İman, muma benzer, ibadetler mum etrafındaki
fener gibidir. Mum ile birlikte fener de, İslamiyet’tir. Olmazsa fener, mum
çabuk söner. İmansız İslam olmaz, İslam olmayınca, iman da yoktur. Bunun için
Kur’an-ı kerimde, (İman edip salih amel işleyenler) ifadeleri geçmektedir. Demek ki imanı muhafaza
edebilmek için, salih ibadetlere sarılmak şarttır. Bunun için de fıkhı iyi
bilmek gerekir. Bilmeden yapılan ibadet boşa gider, hem de iman muhafaza
edilemez. Hadis-i şeriflerde buyuruldu ki:
(Dinin temel direği, fıkıh bilgisidir.) [Beyheki]
(Allah indinde en üstün kimse fakihtir.) [M.Zühdiyye] (Fakih = fıkhı bilen)
(İbadetlerin en kıymetlisi fıkhı öğrenmek ve
öğretmektir.) [İbni
Abdilberr]
(Âlimlerin en hayırlısı fakihlerdir.) [İ.Maverdi]
(Fıkhı bilmeden ibadet eden, gece karanlıkta bina
yapıp, gündüz yıkana benzer.) [Deylemi]
Resulullah efendimiz fıkhı böyle överken, fakih için,
Allah indinde en üstün kimse ve fıkıh için de, en kıymetli ibadet buyururken, fıkha
ihtiyacımız yok diye fıkhı kötülemek elbette küfür olur.
İmam-ı a’zam hazretleri fıkıh için (lehine
ve aleyhine olanı bilmektir)diyor. Kârını zararını bilmeden iş yapana deli
denir. Dinde de kârını zararını bilmemek felakettir. Fıkıh bilmeden ibadet
yapılamaz, iman da korunamaz. Allah’ın varlığını ispata çalışmakla da iman
kurtarılmaz. Küfre düşürücü söz ve hareketleri bilmeyen her zaman küfre düşer.
Mesela Allah düşünür demek veya İslamiyet bir düşünce sistemidir demek, ilahi
şuur demek küfürdür. Allahü teâlâ, (İman edip salih amel işleyenler
hariç herkes zarardadır) buyurdu.
(Asr suresi)
Bir dinsiz de, kâinata bakarak bir yaratıcıyı
kabul edebilir. Onun için sadece Allah’ın varlığını kabul etmek iman olmaz.

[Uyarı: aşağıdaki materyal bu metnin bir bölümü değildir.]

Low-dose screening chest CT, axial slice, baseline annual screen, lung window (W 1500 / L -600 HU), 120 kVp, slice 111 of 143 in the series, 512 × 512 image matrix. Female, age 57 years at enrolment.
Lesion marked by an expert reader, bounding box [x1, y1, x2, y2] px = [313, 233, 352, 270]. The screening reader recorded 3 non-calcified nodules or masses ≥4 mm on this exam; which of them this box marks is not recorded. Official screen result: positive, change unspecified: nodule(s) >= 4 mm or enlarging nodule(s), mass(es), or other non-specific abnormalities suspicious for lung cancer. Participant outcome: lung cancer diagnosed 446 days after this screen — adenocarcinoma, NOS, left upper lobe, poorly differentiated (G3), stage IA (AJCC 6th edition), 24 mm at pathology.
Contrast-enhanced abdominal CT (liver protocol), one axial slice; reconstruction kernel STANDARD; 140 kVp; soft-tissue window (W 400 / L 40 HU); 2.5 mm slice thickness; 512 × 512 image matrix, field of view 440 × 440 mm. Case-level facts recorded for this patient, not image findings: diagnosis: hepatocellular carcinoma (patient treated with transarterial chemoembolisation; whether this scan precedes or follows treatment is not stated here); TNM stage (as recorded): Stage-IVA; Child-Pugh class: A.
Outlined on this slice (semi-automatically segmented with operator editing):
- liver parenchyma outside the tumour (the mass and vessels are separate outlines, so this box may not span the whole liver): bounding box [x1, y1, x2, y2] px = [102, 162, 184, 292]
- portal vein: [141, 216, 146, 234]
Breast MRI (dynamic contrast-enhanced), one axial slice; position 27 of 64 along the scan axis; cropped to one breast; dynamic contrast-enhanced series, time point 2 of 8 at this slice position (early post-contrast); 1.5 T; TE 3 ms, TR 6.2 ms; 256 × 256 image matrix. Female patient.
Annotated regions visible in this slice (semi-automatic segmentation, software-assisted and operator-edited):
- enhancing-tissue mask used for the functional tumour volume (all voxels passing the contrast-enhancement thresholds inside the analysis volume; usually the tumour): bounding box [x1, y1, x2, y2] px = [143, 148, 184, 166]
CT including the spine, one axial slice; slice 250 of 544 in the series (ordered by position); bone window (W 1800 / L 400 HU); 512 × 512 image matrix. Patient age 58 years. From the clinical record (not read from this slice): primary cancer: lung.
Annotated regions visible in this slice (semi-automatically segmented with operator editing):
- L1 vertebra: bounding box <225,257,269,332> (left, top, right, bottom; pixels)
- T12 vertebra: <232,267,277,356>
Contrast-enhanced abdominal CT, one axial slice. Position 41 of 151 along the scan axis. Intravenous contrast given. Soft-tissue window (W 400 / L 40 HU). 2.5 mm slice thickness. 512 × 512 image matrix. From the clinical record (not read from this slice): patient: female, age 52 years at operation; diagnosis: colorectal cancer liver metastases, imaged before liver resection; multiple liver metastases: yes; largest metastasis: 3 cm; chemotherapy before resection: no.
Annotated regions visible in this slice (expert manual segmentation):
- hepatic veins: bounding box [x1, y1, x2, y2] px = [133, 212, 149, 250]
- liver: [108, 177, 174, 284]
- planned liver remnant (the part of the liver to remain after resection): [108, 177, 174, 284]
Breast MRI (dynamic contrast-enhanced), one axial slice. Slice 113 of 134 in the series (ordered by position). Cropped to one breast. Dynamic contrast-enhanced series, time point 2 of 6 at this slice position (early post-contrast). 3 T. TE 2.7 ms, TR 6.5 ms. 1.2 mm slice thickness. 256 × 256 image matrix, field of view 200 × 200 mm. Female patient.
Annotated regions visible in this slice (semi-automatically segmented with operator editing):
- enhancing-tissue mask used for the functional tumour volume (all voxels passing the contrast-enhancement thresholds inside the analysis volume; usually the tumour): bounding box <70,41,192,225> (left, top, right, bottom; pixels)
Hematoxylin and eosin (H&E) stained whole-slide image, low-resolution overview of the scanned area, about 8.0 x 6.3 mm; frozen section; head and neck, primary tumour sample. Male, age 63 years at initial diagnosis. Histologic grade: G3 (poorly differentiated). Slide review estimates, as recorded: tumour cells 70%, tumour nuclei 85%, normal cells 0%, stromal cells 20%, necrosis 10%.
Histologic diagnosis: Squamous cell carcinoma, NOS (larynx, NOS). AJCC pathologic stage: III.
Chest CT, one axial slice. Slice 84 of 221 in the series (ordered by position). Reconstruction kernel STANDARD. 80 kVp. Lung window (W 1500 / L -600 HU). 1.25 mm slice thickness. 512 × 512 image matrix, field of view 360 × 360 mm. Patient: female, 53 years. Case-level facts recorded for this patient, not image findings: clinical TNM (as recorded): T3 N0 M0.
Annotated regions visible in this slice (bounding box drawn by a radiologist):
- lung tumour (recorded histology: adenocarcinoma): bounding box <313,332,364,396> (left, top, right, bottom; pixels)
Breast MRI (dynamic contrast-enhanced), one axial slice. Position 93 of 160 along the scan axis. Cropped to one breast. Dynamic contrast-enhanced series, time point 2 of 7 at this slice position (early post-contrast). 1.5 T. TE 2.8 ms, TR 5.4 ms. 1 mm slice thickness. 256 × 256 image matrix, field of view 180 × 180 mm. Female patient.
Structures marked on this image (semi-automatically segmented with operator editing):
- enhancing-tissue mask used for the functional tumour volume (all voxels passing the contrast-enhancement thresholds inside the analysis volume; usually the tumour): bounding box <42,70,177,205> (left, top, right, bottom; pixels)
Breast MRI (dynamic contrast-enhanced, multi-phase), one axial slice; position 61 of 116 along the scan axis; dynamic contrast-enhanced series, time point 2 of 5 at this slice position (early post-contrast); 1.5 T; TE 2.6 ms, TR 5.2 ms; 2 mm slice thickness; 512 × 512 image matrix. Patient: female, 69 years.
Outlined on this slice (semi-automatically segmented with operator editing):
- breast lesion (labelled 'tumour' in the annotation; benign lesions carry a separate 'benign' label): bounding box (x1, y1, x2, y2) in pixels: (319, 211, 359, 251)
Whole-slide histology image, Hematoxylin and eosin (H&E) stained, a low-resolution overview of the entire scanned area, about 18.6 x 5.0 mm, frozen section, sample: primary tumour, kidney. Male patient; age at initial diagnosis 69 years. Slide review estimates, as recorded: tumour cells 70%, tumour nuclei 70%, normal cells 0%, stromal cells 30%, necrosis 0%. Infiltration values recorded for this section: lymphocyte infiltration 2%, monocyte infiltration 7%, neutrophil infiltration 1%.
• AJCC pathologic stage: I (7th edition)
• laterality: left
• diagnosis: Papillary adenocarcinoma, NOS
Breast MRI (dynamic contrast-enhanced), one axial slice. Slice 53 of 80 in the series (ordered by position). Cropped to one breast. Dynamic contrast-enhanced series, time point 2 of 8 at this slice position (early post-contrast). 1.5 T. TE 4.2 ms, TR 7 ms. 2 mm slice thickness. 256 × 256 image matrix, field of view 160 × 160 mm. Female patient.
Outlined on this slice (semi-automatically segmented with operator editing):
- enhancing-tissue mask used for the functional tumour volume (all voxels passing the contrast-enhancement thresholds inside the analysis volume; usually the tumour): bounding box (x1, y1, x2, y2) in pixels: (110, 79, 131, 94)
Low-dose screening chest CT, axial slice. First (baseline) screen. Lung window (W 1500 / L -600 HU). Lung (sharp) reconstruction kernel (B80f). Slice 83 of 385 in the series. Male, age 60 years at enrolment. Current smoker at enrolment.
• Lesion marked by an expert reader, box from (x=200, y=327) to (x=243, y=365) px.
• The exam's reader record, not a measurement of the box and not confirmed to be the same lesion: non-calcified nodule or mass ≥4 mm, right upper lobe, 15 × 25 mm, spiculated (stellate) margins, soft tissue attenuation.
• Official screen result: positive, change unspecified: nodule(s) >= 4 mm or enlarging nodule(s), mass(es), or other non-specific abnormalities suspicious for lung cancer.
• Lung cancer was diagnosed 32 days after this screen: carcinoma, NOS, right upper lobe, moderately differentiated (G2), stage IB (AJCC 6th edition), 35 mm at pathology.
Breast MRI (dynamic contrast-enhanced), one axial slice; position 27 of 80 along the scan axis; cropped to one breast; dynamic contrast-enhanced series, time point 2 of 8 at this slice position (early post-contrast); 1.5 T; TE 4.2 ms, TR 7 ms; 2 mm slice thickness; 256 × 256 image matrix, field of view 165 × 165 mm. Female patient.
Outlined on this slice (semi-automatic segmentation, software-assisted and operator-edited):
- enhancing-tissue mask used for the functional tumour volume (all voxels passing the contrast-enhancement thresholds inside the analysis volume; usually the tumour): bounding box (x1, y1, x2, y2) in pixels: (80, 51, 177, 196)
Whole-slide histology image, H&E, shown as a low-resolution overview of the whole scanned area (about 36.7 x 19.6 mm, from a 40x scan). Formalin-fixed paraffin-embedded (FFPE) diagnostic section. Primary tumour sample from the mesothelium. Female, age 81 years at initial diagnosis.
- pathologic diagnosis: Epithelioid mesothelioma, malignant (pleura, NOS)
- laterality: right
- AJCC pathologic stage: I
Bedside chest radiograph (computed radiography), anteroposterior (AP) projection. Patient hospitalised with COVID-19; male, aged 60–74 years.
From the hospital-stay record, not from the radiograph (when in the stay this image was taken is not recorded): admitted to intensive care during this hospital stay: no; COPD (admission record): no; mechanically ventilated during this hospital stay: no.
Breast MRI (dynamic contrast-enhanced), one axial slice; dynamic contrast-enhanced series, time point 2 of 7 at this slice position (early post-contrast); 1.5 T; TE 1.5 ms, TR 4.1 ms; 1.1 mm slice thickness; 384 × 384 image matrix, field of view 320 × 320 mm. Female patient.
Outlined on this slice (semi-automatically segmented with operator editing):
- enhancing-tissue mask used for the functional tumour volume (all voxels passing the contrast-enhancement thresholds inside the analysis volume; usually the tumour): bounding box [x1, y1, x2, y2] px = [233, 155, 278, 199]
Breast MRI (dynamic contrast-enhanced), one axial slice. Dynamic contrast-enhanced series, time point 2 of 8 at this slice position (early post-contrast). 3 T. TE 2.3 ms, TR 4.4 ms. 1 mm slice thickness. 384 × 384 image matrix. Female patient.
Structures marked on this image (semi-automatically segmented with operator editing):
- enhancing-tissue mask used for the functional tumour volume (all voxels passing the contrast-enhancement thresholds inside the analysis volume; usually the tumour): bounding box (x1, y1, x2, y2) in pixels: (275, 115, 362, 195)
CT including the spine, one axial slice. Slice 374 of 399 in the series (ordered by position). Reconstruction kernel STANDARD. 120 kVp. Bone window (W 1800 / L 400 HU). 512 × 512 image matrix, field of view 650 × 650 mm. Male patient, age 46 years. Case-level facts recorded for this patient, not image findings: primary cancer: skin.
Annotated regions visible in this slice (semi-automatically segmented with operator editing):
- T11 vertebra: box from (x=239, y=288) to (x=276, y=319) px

İman kalb ile olur. İslam kalb ve dil ile birlikte olur. İman kalbe mahsustur.
İslam ise, kalbin, dilin ve bedenin hepsine mahsustur. İman, altı şeyi öğrenip,
bunlara inanmak demektir. İman eden, dinin emirlerine uyarak Müslüman olur.
Cennete girme şartı müslüman olmaktır. İslam’ı bilmek ve uymak şarttır. Bir
âyette, (Allah indinde hak din ancak İslam’dır) buyuruluyor. Yoksa İslamiyet niye geldi? Hâşâ
Allahü teâlâ İslam’ı lüzumsuz yere mi gönderdi?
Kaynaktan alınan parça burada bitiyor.